GDPR latest: Fraudsters posing as banks in data protection emails phishing scam


New data laws coming into force are being used by scammers to steal people’s personal information, police have warned.

Customers of Natwest have been targeted by the scammers, who have been sending fraudulent emails claiming to be from the bank.

Companies have been contacting their customers to reassure them that they are adhering to the new General Data Protection Regulation laws, with several asking customers if they are happy to continue receiving emails.

However scammers have created fake emails telling customers their accounts could be terminated if they do not update their records, at which point they are directed to a site which steals any data they input.

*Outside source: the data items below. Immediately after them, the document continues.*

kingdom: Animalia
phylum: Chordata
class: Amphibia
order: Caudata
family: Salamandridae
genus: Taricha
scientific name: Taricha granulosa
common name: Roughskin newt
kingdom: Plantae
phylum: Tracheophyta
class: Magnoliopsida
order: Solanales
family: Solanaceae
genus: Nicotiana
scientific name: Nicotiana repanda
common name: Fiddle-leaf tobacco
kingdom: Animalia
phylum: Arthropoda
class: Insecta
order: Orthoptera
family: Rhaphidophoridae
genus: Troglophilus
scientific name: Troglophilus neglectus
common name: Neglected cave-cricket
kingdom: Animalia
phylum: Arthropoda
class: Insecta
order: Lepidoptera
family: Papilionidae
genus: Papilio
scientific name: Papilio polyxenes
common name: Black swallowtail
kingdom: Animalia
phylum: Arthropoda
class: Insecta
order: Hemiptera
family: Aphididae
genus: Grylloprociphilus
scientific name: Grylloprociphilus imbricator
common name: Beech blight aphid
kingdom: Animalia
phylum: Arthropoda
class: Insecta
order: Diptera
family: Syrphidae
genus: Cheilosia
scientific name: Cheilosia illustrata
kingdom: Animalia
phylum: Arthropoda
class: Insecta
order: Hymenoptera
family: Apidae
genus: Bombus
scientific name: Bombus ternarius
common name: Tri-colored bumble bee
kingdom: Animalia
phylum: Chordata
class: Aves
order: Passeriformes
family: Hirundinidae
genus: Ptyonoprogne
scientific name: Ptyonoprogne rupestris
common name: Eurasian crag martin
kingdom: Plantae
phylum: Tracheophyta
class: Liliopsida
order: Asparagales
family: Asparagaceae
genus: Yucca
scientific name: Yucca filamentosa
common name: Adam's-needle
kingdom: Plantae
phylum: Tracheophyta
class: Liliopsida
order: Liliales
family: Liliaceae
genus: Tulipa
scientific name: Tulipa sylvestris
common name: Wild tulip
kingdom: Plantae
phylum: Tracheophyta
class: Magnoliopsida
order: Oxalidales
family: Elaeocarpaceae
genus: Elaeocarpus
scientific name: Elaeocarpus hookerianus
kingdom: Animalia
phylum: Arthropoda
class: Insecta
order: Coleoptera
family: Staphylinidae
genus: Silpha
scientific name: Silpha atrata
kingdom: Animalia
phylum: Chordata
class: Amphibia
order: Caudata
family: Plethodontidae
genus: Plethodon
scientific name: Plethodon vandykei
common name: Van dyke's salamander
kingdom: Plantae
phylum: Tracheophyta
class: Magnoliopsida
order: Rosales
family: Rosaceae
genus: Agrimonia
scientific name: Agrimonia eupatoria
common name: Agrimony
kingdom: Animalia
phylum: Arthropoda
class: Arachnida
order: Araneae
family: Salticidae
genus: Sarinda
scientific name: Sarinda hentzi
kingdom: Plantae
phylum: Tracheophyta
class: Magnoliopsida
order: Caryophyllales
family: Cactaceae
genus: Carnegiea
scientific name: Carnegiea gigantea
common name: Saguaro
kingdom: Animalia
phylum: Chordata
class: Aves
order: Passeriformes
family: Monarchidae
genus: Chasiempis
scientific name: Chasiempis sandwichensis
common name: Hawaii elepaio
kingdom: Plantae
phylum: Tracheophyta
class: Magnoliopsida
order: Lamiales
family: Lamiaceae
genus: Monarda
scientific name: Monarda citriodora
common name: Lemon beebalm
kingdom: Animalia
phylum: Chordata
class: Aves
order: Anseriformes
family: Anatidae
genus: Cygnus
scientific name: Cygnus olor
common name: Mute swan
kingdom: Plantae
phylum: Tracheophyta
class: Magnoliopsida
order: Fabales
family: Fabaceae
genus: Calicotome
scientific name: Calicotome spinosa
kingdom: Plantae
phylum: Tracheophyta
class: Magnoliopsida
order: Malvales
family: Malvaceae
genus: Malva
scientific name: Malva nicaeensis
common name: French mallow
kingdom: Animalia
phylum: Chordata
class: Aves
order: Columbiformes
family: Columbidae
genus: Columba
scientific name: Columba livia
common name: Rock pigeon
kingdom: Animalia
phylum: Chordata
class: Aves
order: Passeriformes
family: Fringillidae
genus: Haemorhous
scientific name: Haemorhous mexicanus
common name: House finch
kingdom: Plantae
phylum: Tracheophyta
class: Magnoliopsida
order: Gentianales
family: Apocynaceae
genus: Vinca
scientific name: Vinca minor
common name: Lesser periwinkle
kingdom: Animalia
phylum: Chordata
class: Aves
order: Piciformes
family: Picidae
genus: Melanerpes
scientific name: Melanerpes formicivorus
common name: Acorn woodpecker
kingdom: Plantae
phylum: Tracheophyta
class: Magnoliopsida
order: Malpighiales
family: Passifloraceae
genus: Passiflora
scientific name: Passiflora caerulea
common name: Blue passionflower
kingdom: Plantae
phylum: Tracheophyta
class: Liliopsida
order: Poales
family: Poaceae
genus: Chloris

These phishing scams are usually perpetrated to gain access to victims’ bank accounts.

Action Fraud have released a statement confirming that banks will never ask for a pin, password or memorable information by text or email.

The agency has also pointed out that fraudulent GDPR emails will often contain poor spelling or grammar, as well as sub-quality design you would not expect in a legitimate email from a bank.

Fake emails might also fail to address you by name (instead starting with “Dear friend” or “Dear customer”) or could come from a strange email address, such as a Gmail or Yahoo account.

The new GDPR law brought in on Friday after being passed by the European Parliament forces businesses to actively secure consent before using customers’ personal data such as their name, phone number and email address.

Having been enshrined in the UK’s upcoming Data Protection Bill, the laws will still apply after Brexit and apply to all businesses offering goods or services within the EU.

Several American websites have temporarily been made unavailable in EU counties as a precaution due to the law coming into effect.

Anyone in the EU trying to access the LA Times today is denied access and instead met with a message saying: ‘Unfortunately, our website is currently unavailable in most European countries.

“We are engaged on the issue and committed to looking at options that support our full range of digital offerings to the EU market. We continue to identify technical compliance solutions that will provide all readers with our award-winning journalism.”